THE Government should rethink its proposals for foundation degrees or the new qualification may not meet employers' needs, the Confederation of British Industry says.

Although it agrees with the concept of a two-year, vocationally-based degree course, the CBI says that the current proposal is flawed and "runs the risk of duplicating current provision".

Three-quarters of the 253 firms surveyed said they could see the value of a vocationally-orientated foundation degree but 81 per cent said the current range of sub-

degree qualifications - including higher national certificates and diplomas - was confusing. "There is no clear case for another qualification at this level," the CBI says.

It proposes that the foundation degree should be integrated into a national credit system for higher and further education, making it equivalent to two years' study towards an honours degree.

"This would benefit a large group of people, ranging from some of the 19 per cent who currently drop out of honours courses, to those who only ever wanted an intermediate-level qualification."

Two-thirds of firms surveyed anticipated increased demand for people with degrees, while only 49 per cent expected to take on people with sub-degree qualifications. The CBI says that it may even reduc the pressure to make full honours degrees more vocationally-focused.

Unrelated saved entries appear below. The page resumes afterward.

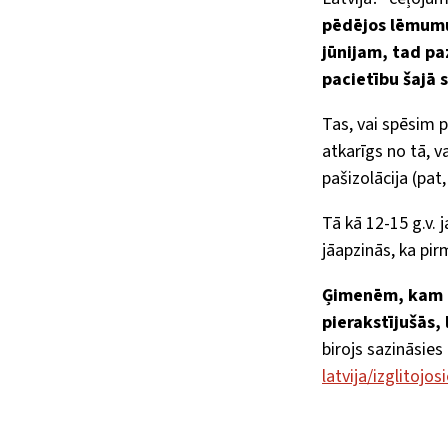
pēdējos lēmumus
jūnijam, tad p
pacietību šajā 
Tas, vai spēsim 
atkarīgs no tā, v
pašizolācija (pat,
Tā kā 12-15 g.v.
jāapzinās, ka pi
Ģimenēm, kam i
pierakstījušās,
birojs sazināsies
latvija/izglitojos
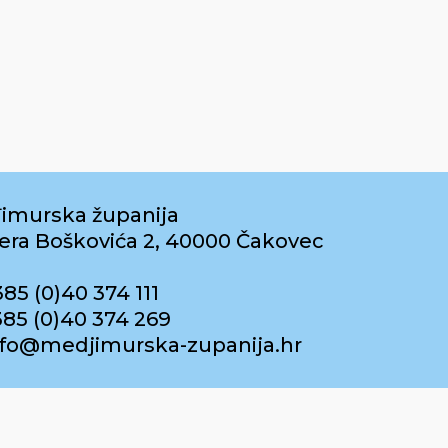
imurska županija
era Boškovića 2, 40000 Čakovec
385 (0)40 374 111
385 (0)40 374 269
info@medjimurska-zupanija.hr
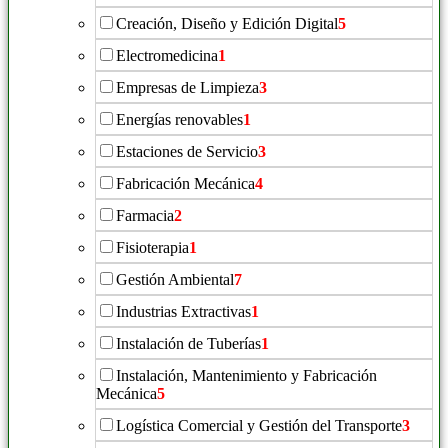
Creación, Diseño y Edición Digital
5
Electromedicina
1
Empresas de Limpieza
3
Energías renovables
1
Estaciones de Servicio
3
Fabricación Mecánica
4
Farmacia
2
Fisioterapia
1
Gestión Ambiental
7
Industrias Extractivas
1
Instalación de Tuberías
1
Instalación, Mantenimiento y Fabricación
Mecánica
5
Logística Comercial y Gestión del Transporte
3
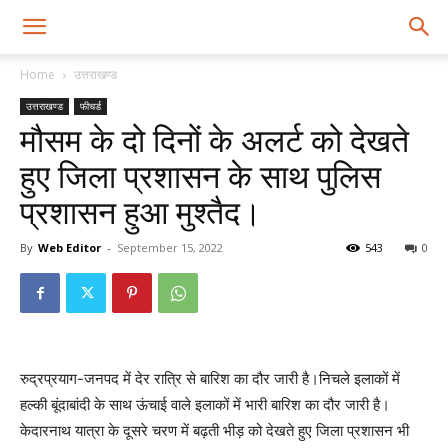
Home
उत्तराखण्ड
उत्तराखण्ड
फीचर्ड
मौसम के दो दिनों के अलर्ट को देखते
हुए जिला प्रशासन के साथ पुलिस
प्रशासन हुआ मुश्तैद।
By
Web Editor
-
September 15, 2022
543
0
रुद्रप्रयाग-जनपद में देर रात्रि से बारिश का दौर जारी है।निचले इलाकों में
हल्की बूंदाबांदी के साथ ऊंचाई वाले इलाकों में भारी बारिश का दौर जारी है।
केदारनाथ यात्रा के दूसरे चरण में बढ़ती भीड़ को देखते हुए जिला प्रशासन भी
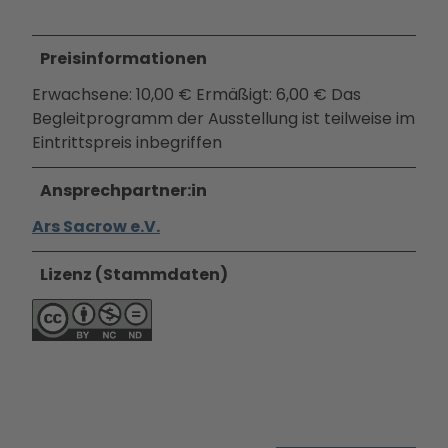
Preisinformationen
Erwachsene: 10,00 € Ermäßigt: 6,00 € Das
Begleitprogramm der Ausstellung ist teilweise im
Eintrittspreis inbegriffen
Ansprechpartner:in
Ars Sacrow e.V.
Lizenz (Stammdaten)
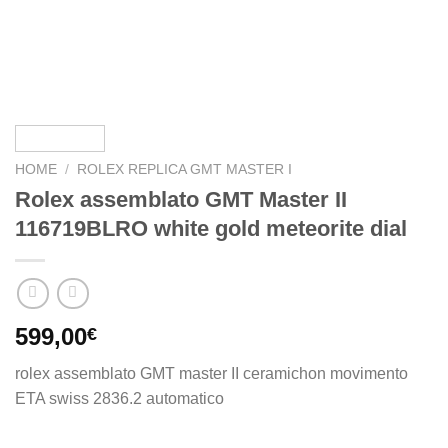
HOME
/
ROLEX REPLICA GMT MASTER I
Rolex assemblato GMT Master II
116719BLRO white gold meteorite dial
599,00
€
rolex assemblato GMT master II ceramichon movimento
ETA swiss 2836.2 automatico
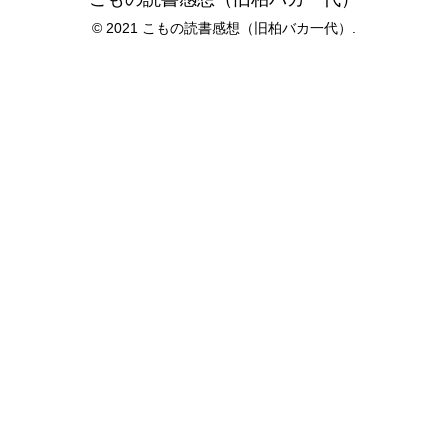
© 2021 こもの読書感想（旧柏バカ一代）.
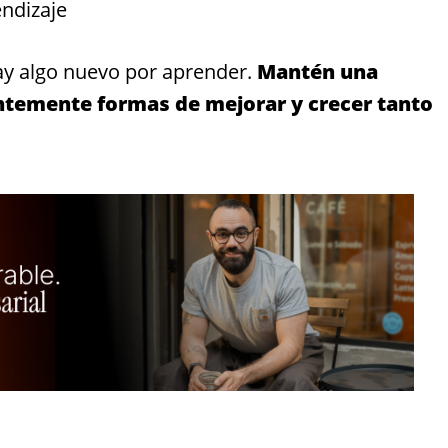
ndizaje
y algo nuevo por aprender.
Mantén una
ntemente formas de mejorar y crecer tanto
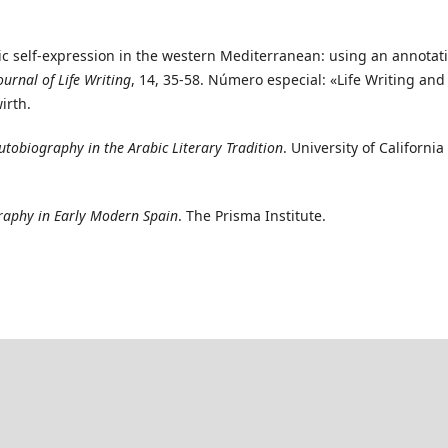
abic self-expression in the western Mediterranean: using an annotat
urnal of Life Writing
, 14, 35-58.
Número especial: «Life Writing and
irth.
Autobiography in the Arabic Literary Tradition
. University of California
raphy in Early Modern Spain
. The Prisma Institute.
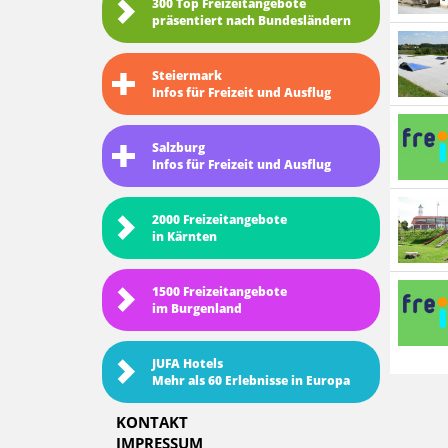
300 Top Freizeitangebote
präsentiert nach Bundesländern
Steiermark
Infos für Freizeit und Ausflug
Salzburg
Infos für Freizeit und Ausflug
2000 Freizeitangebote
in Kärnten
1500 Freizeitangebote
im Burgenland
JUFA Hotels
Mehr als 60 Erlebnisse in Europa
KONTAKT
IMPRESSUM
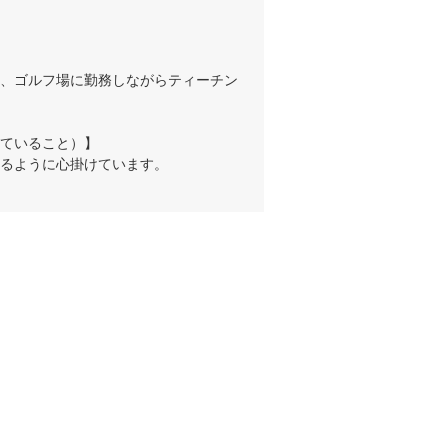
、ゴルフ場に勤務しながらティーチン
ていること）】

るように心掛けています。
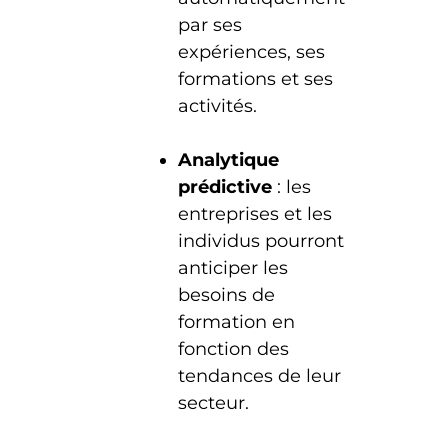
par ses
expériences, ses
formations et ses
activités.
Analytique
prédictive
: les
entreprises et les
individus pourront
anticiper les
besoins de
formation en
fonction des
tendances de leur
secteur.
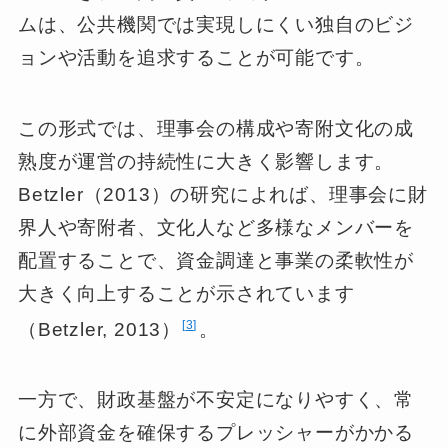
ムは、公共機関では実現しにくい独自のビジ
ョンや活動を追求することが可能です。
この形式では、理事会の構成や寄附文化の成
熟度が運営の持続性に大きく影響します。
Betzler（2013）の研究によれば、理事会に財
界人や寄附者、文化人など多様なメンバーを
配置することで、資金調達と事業の柔軟性が
大きく向上することが示されています
3
（Betzler, 2013）
。
一方で、財政基盤が不安定になりやすく、常
に外部資金を確保するプレッシャーがかかる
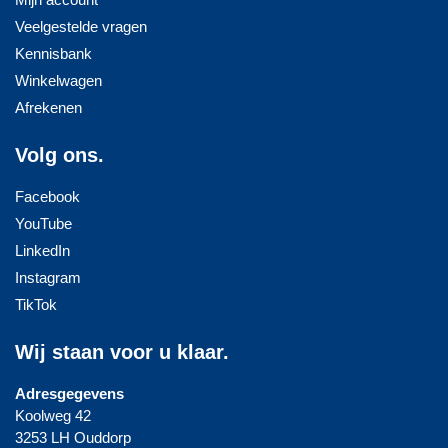
Veelgestelde vragen
Kennisbank
Winkelwagen
Afrekenen
Volg ons.
Facebook
YouTube
LinkedIn
Instagram
TikTok
Wij staan voor u klaar.
Adresgegevens
Koolweg 42
3253 LH Ouddorp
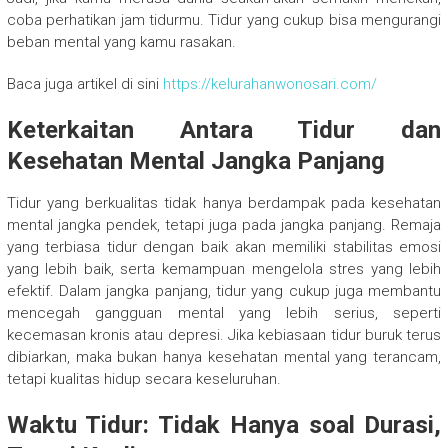
coba perhatikan jam tidurmu. Tidur yang cukup bisa mengurangi
beban mental yang kamu rasakan.
Baca juga artikel di sini
https://kelurahanwonosari.com/
Keterkaitan Antara Tidur dan
Kesehatan Mental Jangka Panjang
Tidur yang berkualitas tidak hanya berdampak pada kesehatan
mental jangka pendek, tetapi juga pada jangka panjang. Remaja
yang terbiasa tidur dengan baik akan memiliki stabilitas emosi
yang lebih baik, serta kemampuan mengelola stres yang lebih
efektif. Dalam jangka panjang, tidur yang cukup juga membantu
mencegah gangguan mental yang lebih serius, seperti
kecemasan kronis atau depresi. Jika kebiasaan tidur buruk terus
dibiarkan, maka bukan hanya kesehatan mental yang terancam,
tetapi kualitas hidup secara keseluruhan.
Waktu Tidur: Tidak Hanya soal Durasi,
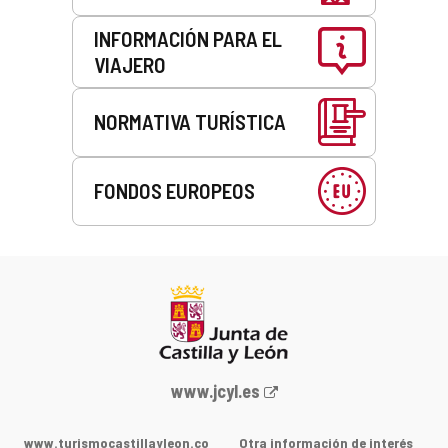
INFORMACIÓN PARA EL
VIAJERO
NORMATIVA TURÍSTICA
FONDOS EUROPEOS
Portal
www.jcyl.es
web
de
www.turismocastillayleon.co
Otra información de interés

But despite their reservations about aspects of the foundation degree, CBI members strongly support it in principle. Seventy-five per cent said that they were likely or very likely to encourage staff to study for the new qualification, 81 per cent would allow work-based assessment or accreditation and 67 per cent would offer work-placements.

John Roberts, chairman of the CBI's education and training affairs committee, said: "The broad objectives of the foundation degree are right. But there is a danger that it is not being properly thought through.

"Unless the Government takes the time to make sure that the new qualification truly meets the long-term needs of employers and students alike, it could well end up as a good idea badly implemented."

Although foundation degrees will be funded and awarded through universities, colleges are expected to deliver a large proportion of them and they are seen as crucial in the Government's drive to recruit 700,000 people into further education over the next two years. A DFEE-appointed working party of representatives from further and higher education is working on the delivery and content of the new qualification, which will be piloted from September.